Facebook Messenger, Apple iMessage, WhatsApp & Co: Wer braucht noch SMS?

Dienste wie , oder neuerdings können mehr als die SMS und sind dabei auch noch kostenlos. Branchenbeobachter erwarten, dass sich die Mobilfunkanbieter in den nächsten Jahren nicht mehr wie bisher auf ihren Goldesel SMS verlassen können. Das Ende der Kurznachricht ist aber trotzdem nicht in Sicht.

Facebook Messenger, Apple iMessage, WhatsApp & Co: Wer braucht noch SMS?

„Wir bieten eine mobile Message-App, mit der du Nachrichten schicken kannst, ohne für eine SMS zu bezahlen“, wirbt WhatsApp kämpferisch und legt damit den Finger in die Wunde der Mobilfunkanbieter.

Denn Messenger-Dienste für Smartphones können längst all das, was eine SMS kann - und mehr: Die Beschränkung auf 160 Zeichen entfällt und das Ganze ist kostenlos. Bis zu 40 Prozent des SMS-Aufkommens könnte sich in den kommenden vier Jahren auf die Messenger-Dienste verschieben, prophezeien Branchenexperten wie Roman Friedrich von der Unternehmensberatung Booz & Company.

Immer neue Messenger-Programme drängen auf den Markt: Die Apps heißen Plinger, TextMe oder Kik, die meisten kosten beim Herunterladen weniger als einen Euro oder gar nichts. Gerade hat auch Facebook seinen Messenger in Deutschland gestartet, er funktioniert inzwischen auf Blackberrys, Androids und iPhones. Apple bietet inzwischen mit „iMessage“ eine eigene, ins iOS integrierte Chat-Kommunikation. Blackberry wiederum punktet schon seit längerem mit seinem „Blackberry Messenger“. Nutzer zahlen nur für die Datenübermittlung per Internet und die ist meist in einem monatlichen Fixpreis inbegriffen.

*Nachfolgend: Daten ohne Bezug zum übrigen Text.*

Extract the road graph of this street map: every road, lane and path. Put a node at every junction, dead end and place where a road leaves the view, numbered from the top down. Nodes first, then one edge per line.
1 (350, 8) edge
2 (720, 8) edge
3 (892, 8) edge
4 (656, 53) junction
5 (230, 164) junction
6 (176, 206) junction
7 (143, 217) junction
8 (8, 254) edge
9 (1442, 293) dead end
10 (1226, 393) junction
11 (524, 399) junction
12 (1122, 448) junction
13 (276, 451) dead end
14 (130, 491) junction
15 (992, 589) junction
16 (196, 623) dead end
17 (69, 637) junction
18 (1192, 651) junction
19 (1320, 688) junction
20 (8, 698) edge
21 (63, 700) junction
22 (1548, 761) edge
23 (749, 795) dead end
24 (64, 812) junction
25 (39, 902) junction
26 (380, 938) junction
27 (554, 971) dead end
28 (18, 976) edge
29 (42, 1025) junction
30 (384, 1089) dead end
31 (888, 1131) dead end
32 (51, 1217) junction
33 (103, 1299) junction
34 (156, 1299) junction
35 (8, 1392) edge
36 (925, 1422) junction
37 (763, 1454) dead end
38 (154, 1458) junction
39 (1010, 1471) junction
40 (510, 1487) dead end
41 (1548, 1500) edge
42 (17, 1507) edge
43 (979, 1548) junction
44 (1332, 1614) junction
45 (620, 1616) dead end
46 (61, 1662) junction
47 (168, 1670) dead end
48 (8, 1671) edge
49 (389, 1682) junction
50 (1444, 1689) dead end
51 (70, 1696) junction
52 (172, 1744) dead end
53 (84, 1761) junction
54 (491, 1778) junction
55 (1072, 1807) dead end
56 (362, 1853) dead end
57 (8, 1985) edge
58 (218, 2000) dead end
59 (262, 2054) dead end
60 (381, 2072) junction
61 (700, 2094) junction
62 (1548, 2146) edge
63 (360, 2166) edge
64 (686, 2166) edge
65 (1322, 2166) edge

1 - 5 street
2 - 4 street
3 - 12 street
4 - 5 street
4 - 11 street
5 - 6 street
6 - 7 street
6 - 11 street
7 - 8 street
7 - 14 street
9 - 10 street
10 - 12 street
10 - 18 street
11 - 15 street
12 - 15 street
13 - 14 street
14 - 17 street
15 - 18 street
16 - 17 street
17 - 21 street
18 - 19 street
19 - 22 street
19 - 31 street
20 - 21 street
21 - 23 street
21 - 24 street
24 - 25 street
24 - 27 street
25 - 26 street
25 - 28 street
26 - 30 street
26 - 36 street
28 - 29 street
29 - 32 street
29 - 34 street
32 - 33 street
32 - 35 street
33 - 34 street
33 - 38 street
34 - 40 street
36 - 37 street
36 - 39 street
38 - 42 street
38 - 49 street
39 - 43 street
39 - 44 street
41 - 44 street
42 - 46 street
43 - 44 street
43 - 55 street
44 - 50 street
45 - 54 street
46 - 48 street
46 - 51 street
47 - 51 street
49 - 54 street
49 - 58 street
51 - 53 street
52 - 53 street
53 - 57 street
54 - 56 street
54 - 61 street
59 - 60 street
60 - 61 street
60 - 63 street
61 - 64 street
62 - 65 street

Die SMS scheint vielen teuer und überholt, angesichts neuer Messenger-Programme, die unendlich viele Zeichen kostenlos von Smartphone zu Smartphone schicken. Foto: Michael Kappeler, dpa

Jeden Tag 116,9 Mio. SMS allein in Deutschland

„Für einige Kundensegmente stellen diese Dienste sicherlich eine Konkurrenz dar“, sagt ein Sprecher der Telekom. Und auch beim Verband der Anbieter von Telekommunikations- und Mehrwertdiensten (VATM) beobachte man die Entwicklung ganz genau, sagt Geschäftsführer Jürgen Grützner. „Sicherlich wird sich hier eine Community entwickeln, die in einem zunehmenden Wettbewerbsverhältnis zur konventionellen SMS stehen.“

Aber noch kann die versammelte Konkurrenz der SMS offenbar nichts anhaben: 2011 sind in Deutschland nach ersten Schätzungen des Verbands der Anbieter von Telekommunikations- und Mehrwertdiensten (VATM) täglich 116,9 Millionen Kurznachrichten über das Handy geschickt worden, mehr als jemals zuvor. „Die SMS hat sich eben bewährt“, sagt Telekommunikationsexperte Friedrich. „Sie ist unmittelbar, direkt und ihre Beliebtheit ist sehr groß. Ein Verschwinden der SMS muss man nicht befürchten.“ Und auch bei der Telekom ist man sich sicher, dass die SMS „auf absehbare Zeit sicherlich nicht komplett ersetzbar“ ist.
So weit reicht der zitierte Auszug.